We may need to give up on our desire for either the servitude-only AI or AI with general superhuman capabilities. But how can we give up on our hope of having superhuman AI? And how can we guarantee to have both superhuman AI and a safe future for humans? The future is precarious, and any promise of safety with certitude is questionable. But what we can certainly do is deliberate on different possibilities of the future. Superhuman AI, over which we will have no significant control, will likely not be subservient to us. More ominously, they can be with self-interested goals. However, a violent demise of humans is no way the only outcome of having superhuman AI. In fact, having self-interested AI is not only feasible, but it may also be beneficial to us. Let us consider this possibility.

Those who fear that coexisting with self-interested AI entities is infeasible because of their potentially conflicting goals should consider the fact that we already coexist with other self-interested entities. Bankers, cab drivers, and bartenders—from whom we receive useful services—are all self-interested beings with their own separate goals. The fact that serving us is not their sole purpose does not preclude us from benefiting from their services. This should work as a proof by example that coexisting with entities possessing self-interested independent goals can be feasible as well as useful. And examples of coexistence and cooperation are not confined only to entities with peer capabilities. With more cognitive effort, we have been able to live with other animals without exterminating them, and our achievements along this path are under continual progress.

Moreover, it can be desirable to allow even the special-purpose robots to be somewhat self-interested or at least to assume the responsibility for their own livelihood and maintenance. And this is more due to the concern of practicality and scalability. If we produce a million units of a particular kind of robot, the task of maintaining them and providing for their livelihood will become a tall order. Who should be responsible for all those? The manufacturers, the governments, or the owners? In each of these cases, the reliance is ultimately either on humans or at least on a centrally-organized system. The latter kind is not known for its penchant toward scalability. If we seek scalability beyond human reliance, the handing over of these responsibilities to the AI unit itself seems appropriate. Being autonomous AI systems, they can be naturally expected to be able to take care of these essential tasks regarding their own lives. This is also a natural solution allowing large-scale production.

And finally, the coexistence of entities with different goals, if we can achieve, is morally much more appealing than having a monolithic society with an army of robots driven by a singular objective. The necessity of diversity and peaceful coexistence is being increasingly felt even in our current society. Why would the inclusion of superhuman entities will suddenly cause such a coexistence to be undesirable or implausible? A desire to coexist may, in fact, become more important when these newcomers are included in our society.

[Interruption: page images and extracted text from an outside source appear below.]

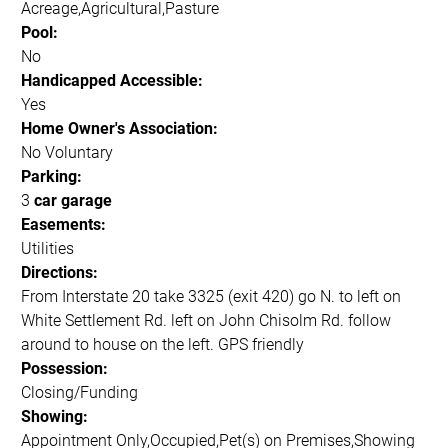
Acreage,Agricultural,Pasture
Pool:
No
Handicapped Accessible:
Yes
Home Owner's Association:
No Voluntary
Parking:
3
car garage
Easements:
Utilities
Directions:
From Interstate 20 take 3325 (exit 420) go N. to left on
White Settlement Rd. left on John Chisolm Rd. follow
around to house on the left. GPS friendly
Possession:
Closing/Funding
Showing:
Appointment Only,Occupied,Pet(s) on Premises,Showing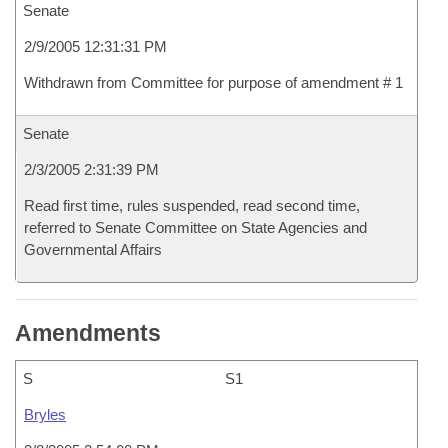
Senate
2/9/2005 12:31:31 PM
Withdrawn from Committee for purpose of amendment # 1
Senate
2/3/2005 2:31:39 PM
Read first time, rules suspended, read second time,
referred to Senate Committee on State Agencies and
Governmental Affairs
Amendments
S
S1
Bryles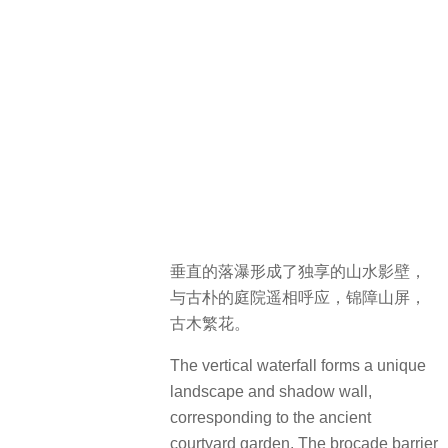
垂直的落瀑形成了独享的山水影壁，
与古朴的庭院遥相呼应，锦障山屏，
古木繁花。
The vertical waterfall forms a unique
landscape and shadow wall,
corresponding to the ancient
courtyard garden. The brocade barrier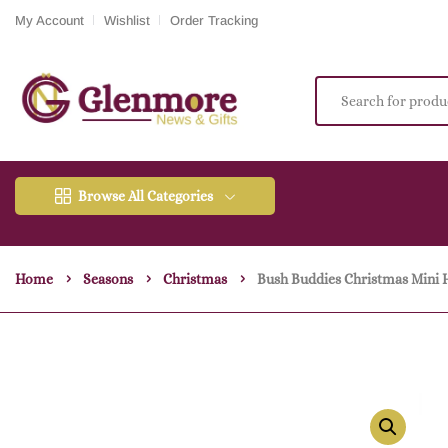
My Account
Wishlist
Order Tracking
Browse All Categories
Home
Seasons
Christmas
Bush Buddies Christmas Mini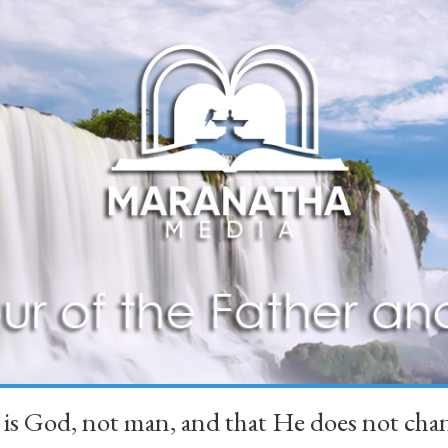
 is God, not man, and that He does not 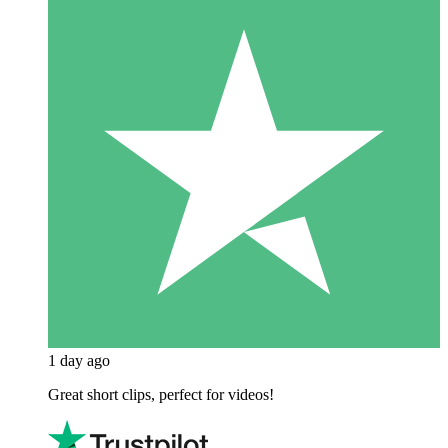
1 day ago
Great short clips, perfect for videos!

By pointing out the fact that self-interested superhuman AI can be feasible, beneficial, and morally appealing, I do not intend to disregard our AI-safety concerns. My objective here has been rather to reveal some of our unfounded safety concerns based on our ingrained natural responses to alien entities and our incorrect assumptions about them. My intention has been to reveal that perhaps the most desirable outcomes of having superhuman self-interested AI have so far been presented and viewed as the least desirable ones. The concept of having self-interested AI has long been subject to suspicion and fear-mongering. It is high time we carefully deliberated on this possibility and prepared ourselves so that we could embrace it gracefully while we still had a chance.